§ **Texto fuente**:
● ● ● ● ●

(04 de junio, 2014).- “Aquel cinco de junio del 2009 jamás debió ocurrir”, fue la primera línea que sonó en el Teatro Coyoacán la noche de este martes entre silencios y el duelo que desde hace cinco años enfrentan familiares de los 49 menores que perdieron la vida durante el incendio de la Guardería ABC mientras otros tantos aún tienen heridas permanentes que la tragedia les ocasionó.
La obra escrita por Humberto Robles y dirigida por Edgar Álvarez Estrada, conmocionó a las decenas de asistentes que durante la lectura dramatizada catalogaron la tragedia infantil como “un crimen colectivo de larga data que comenzó mucho antes del incendio y que aún no termina”.
Detrás de éste, narraron, existen muchos años de corrupción donde una obligación del Estado, haciendo referencia a la prestación de estancias infantiles, “se volvió franquicia” bajo la llamada subrogación.
“Desde aquel 5 de junio hay una voz que no deja de escucharse, ¡justicia! ¡justicia! ¡justicia!” declamaron.
Entre fragmentos leídos en primera persona del plural, el guión dio cabida a declaraciones reales de los padres de familia cuyos niños resultaron heridos o perdieron la vida.
“Ese día cuando íbamos de camino a la guardería dejamos nuestro bebé. Se paró y dijo: ‘adiós mamá’. Nunca pensé que sería el último adiós”, mencionaron los actores en escena.
Entre un auditorio lleno, los actores narraron el día del accidente dando voz a las declaraciones de las maestras que vivieron el cinco de junio.

● ● ● ● ●

§ **Material de estudio**:
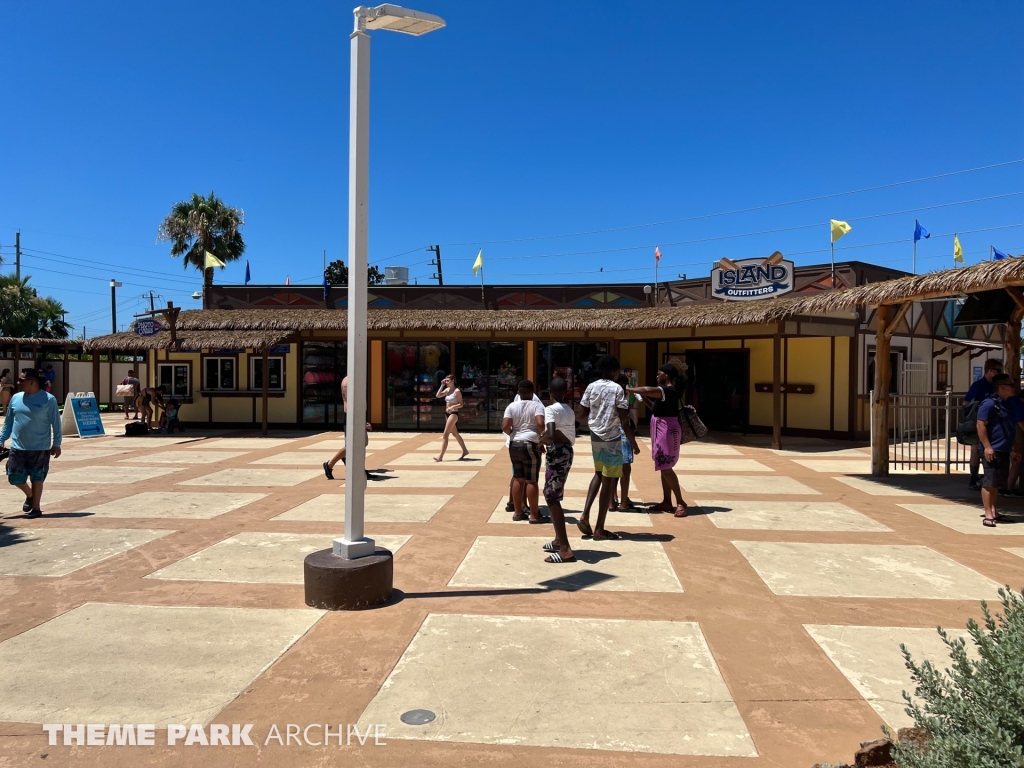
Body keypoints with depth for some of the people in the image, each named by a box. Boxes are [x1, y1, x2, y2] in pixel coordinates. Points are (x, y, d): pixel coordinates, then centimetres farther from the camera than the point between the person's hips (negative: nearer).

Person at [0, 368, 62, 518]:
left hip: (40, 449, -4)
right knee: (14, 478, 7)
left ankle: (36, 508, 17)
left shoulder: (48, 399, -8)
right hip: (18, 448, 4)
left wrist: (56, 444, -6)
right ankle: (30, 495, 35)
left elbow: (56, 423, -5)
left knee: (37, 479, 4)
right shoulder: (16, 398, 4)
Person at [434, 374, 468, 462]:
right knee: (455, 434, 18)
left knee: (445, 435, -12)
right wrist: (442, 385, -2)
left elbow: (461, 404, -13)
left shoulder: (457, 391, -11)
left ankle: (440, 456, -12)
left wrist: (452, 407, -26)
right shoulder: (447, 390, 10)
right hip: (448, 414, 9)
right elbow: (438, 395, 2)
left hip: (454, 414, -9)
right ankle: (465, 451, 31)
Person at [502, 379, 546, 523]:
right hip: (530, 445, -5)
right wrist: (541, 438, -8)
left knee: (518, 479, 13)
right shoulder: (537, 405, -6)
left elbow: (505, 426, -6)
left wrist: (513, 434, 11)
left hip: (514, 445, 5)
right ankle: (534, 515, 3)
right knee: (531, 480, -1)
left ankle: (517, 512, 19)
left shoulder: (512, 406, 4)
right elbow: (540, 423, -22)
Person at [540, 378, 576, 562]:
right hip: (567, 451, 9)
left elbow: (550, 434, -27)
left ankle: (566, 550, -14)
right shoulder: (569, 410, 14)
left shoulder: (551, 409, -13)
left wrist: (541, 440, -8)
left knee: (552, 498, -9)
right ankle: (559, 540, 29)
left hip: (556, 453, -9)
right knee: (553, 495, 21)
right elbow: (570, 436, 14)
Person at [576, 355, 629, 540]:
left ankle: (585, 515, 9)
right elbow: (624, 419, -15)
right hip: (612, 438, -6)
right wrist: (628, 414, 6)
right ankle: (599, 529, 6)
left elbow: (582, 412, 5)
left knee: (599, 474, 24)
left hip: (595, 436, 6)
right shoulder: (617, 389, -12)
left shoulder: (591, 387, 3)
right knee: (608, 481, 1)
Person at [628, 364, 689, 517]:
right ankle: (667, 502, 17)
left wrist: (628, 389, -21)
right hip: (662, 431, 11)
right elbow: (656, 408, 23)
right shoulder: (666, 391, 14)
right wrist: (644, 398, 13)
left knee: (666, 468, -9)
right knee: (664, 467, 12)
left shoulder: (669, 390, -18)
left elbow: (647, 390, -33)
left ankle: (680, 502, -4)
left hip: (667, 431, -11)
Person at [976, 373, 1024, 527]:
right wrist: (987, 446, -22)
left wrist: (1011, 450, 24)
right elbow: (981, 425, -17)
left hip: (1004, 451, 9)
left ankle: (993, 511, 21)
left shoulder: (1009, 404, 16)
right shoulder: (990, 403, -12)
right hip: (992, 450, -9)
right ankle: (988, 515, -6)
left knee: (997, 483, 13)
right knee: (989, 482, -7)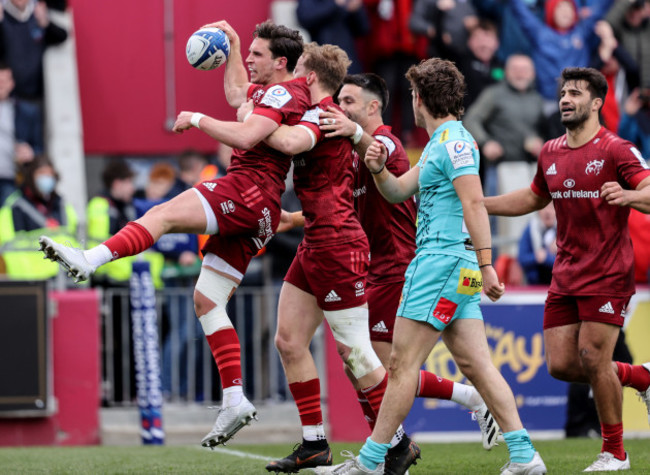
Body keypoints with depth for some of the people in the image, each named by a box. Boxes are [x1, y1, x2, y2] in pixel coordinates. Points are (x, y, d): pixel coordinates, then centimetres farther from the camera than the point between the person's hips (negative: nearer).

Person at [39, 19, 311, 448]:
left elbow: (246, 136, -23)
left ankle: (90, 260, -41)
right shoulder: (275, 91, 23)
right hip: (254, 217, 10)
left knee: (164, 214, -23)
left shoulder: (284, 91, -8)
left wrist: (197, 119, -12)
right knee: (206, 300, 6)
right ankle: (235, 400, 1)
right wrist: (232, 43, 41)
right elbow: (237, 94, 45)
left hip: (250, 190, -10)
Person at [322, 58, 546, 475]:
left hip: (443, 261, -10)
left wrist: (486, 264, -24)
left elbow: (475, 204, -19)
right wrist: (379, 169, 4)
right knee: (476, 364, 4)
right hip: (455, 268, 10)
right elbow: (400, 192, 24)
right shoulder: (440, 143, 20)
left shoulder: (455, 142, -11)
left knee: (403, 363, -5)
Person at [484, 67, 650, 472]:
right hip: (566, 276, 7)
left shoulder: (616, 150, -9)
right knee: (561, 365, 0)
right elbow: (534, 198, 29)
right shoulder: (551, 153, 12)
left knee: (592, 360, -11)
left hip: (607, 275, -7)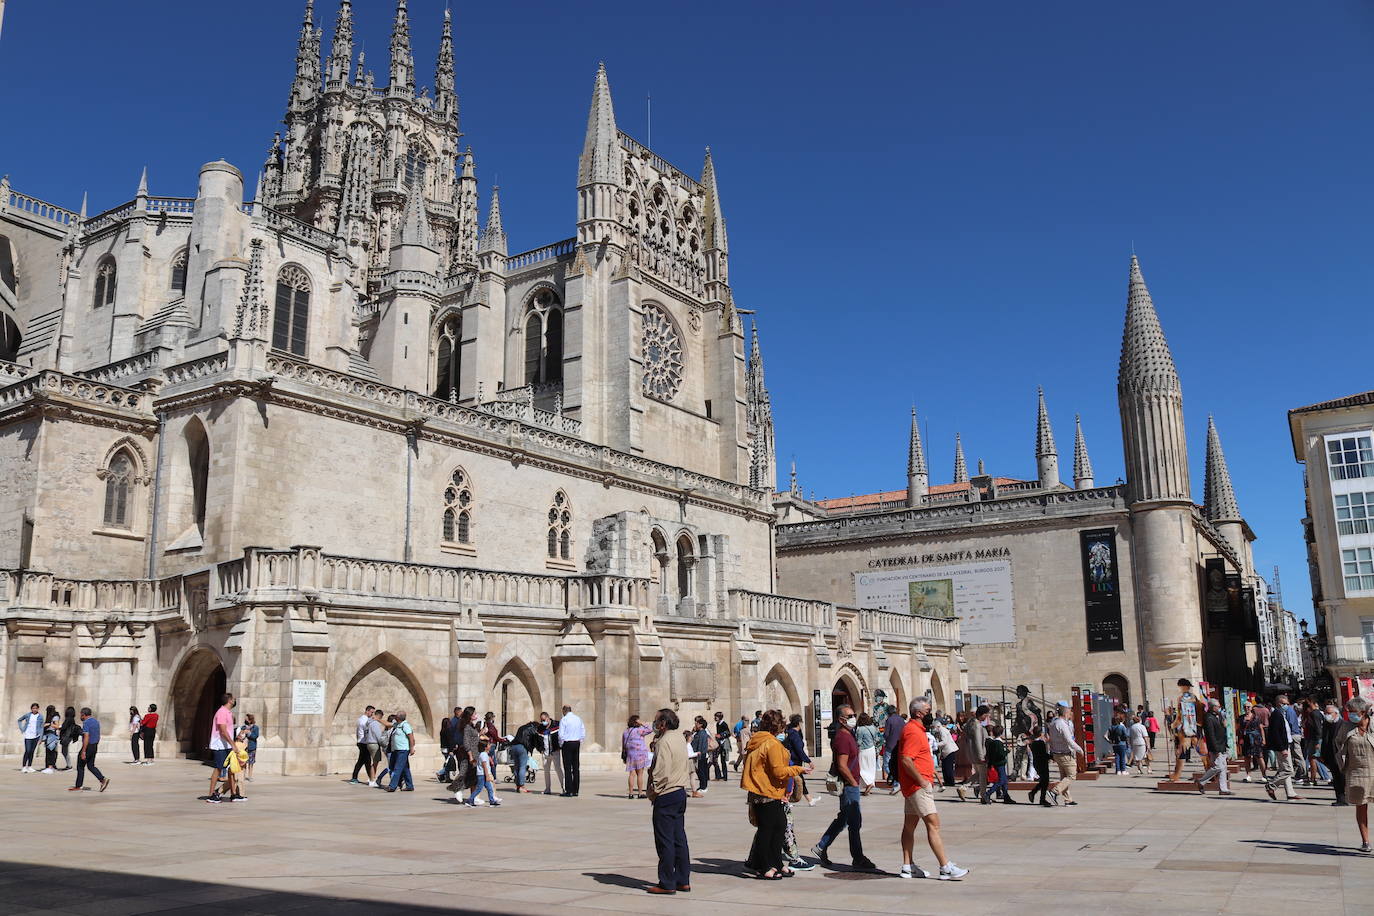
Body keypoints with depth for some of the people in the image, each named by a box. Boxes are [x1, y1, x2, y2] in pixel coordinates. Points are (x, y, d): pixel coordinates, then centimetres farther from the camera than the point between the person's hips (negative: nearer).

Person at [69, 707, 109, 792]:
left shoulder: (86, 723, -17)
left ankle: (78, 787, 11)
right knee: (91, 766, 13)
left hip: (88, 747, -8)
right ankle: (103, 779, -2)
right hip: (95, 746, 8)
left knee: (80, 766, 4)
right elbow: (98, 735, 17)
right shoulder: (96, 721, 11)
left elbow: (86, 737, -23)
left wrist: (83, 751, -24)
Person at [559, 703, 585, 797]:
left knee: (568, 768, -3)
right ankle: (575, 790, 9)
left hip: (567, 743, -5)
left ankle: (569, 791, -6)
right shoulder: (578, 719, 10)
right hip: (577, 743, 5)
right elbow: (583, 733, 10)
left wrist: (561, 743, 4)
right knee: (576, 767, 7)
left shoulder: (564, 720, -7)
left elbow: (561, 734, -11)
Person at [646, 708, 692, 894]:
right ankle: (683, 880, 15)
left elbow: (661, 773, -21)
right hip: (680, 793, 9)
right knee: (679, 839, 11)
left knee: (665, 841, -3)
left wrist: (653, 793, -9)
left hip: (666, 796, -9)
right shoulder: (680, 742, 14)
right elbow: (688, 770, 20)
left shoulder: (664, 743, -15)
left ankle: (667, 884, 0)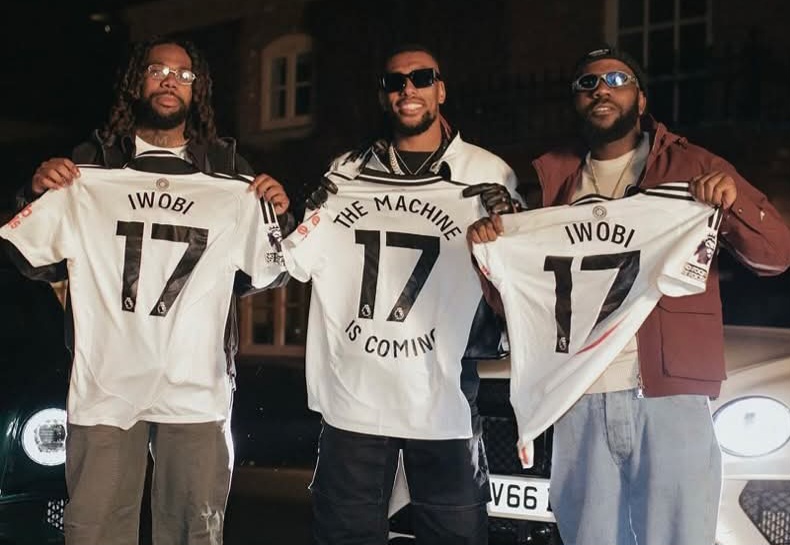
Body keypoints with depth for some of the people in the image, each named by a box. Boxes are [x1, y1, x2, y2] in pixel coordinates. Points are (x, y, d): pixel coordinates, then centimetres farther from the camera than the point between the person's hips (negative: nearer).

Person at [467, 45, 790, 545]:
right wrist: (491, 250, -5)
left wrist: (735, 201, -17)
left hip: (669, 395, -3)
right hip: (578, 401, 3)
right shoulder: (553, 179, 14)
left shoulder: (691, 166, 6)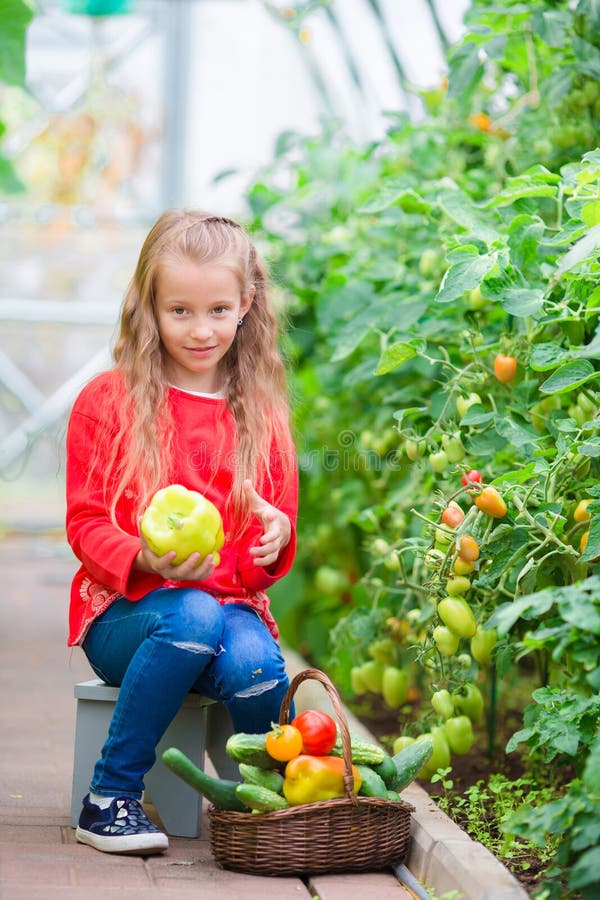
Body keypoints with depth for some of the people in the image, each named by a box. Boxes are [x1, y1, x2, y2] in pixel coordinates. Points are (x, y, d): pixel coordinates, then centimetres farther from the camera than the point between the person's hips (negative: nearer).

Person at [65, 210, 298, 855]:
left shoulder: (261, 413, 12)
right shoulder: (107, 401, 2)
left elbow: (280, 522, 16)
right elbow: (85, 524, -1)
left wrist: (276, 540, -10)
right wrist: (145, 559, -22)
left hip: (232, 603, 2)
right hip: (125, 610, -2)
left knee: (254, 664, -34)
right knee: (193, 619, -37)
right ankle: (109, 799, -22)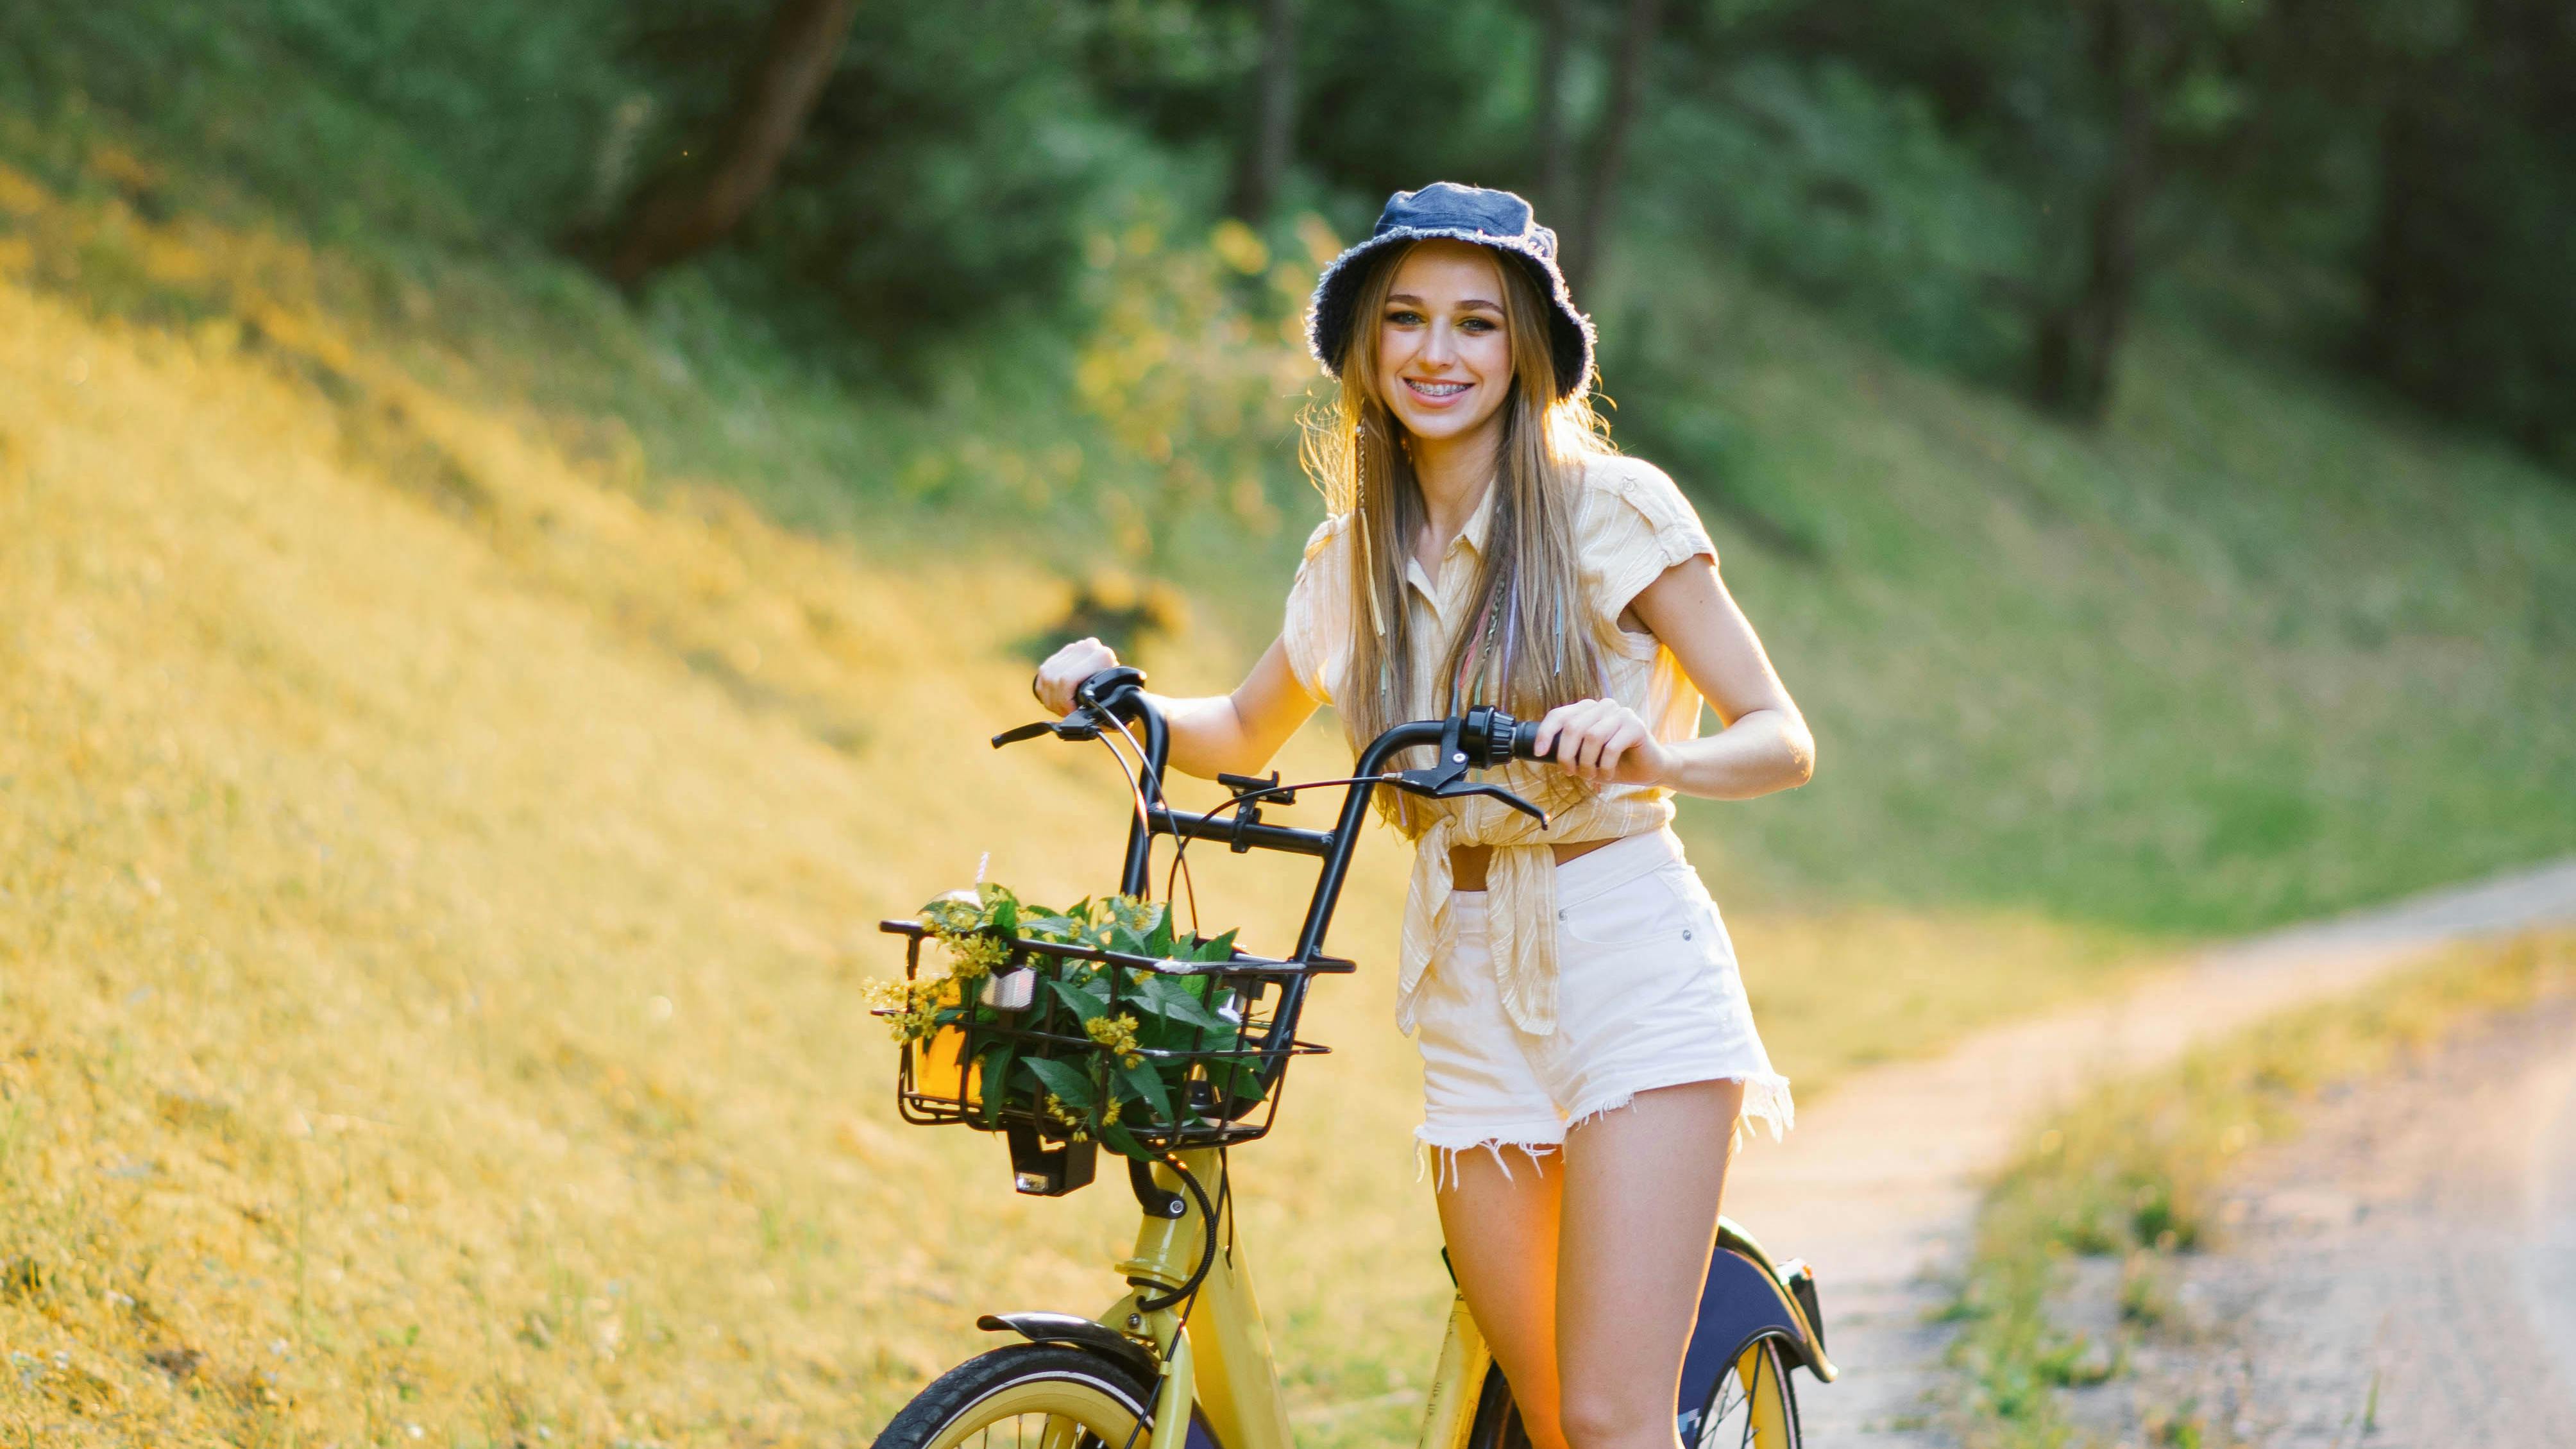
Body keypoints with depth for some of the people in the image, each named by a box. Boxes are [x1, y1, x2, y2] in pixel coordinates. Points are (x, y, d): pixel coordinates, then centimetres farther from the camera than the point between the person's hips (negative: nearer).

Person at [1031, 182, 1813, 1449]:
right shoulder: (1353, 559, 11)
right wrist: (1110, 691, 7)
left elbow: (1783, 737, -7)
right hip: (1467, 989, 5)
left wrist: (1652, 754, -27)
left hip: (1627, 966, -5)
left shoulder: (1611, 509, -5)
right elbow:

● ● ● ● ●

§ **Objetivo del ejercicio**: Copia el fragmento de la nota sobre la lectura dramatizada desde "La obra escrita" hasta "la llamada subrogación." y cambia "corrupción" por "negligencia".

§ **Solución**:
La obra escrita por Humberto Robles y dirigida por Edgar Álvarez Estrada, conmocionó a las decenas de asistentes que durante la lectura dramatizada catalogaron la tragedia infantil como “un crimen colectivo de larga data que comenzó mucho antes del incendio y que aún no termina”.
Detrás de éste, narraron, existen muchos años de negligencia donde una obligación del Estado, haciendo referencia a la prestación de estancias infantiles, “se volvió franquicia” bajo la llamada subrogación.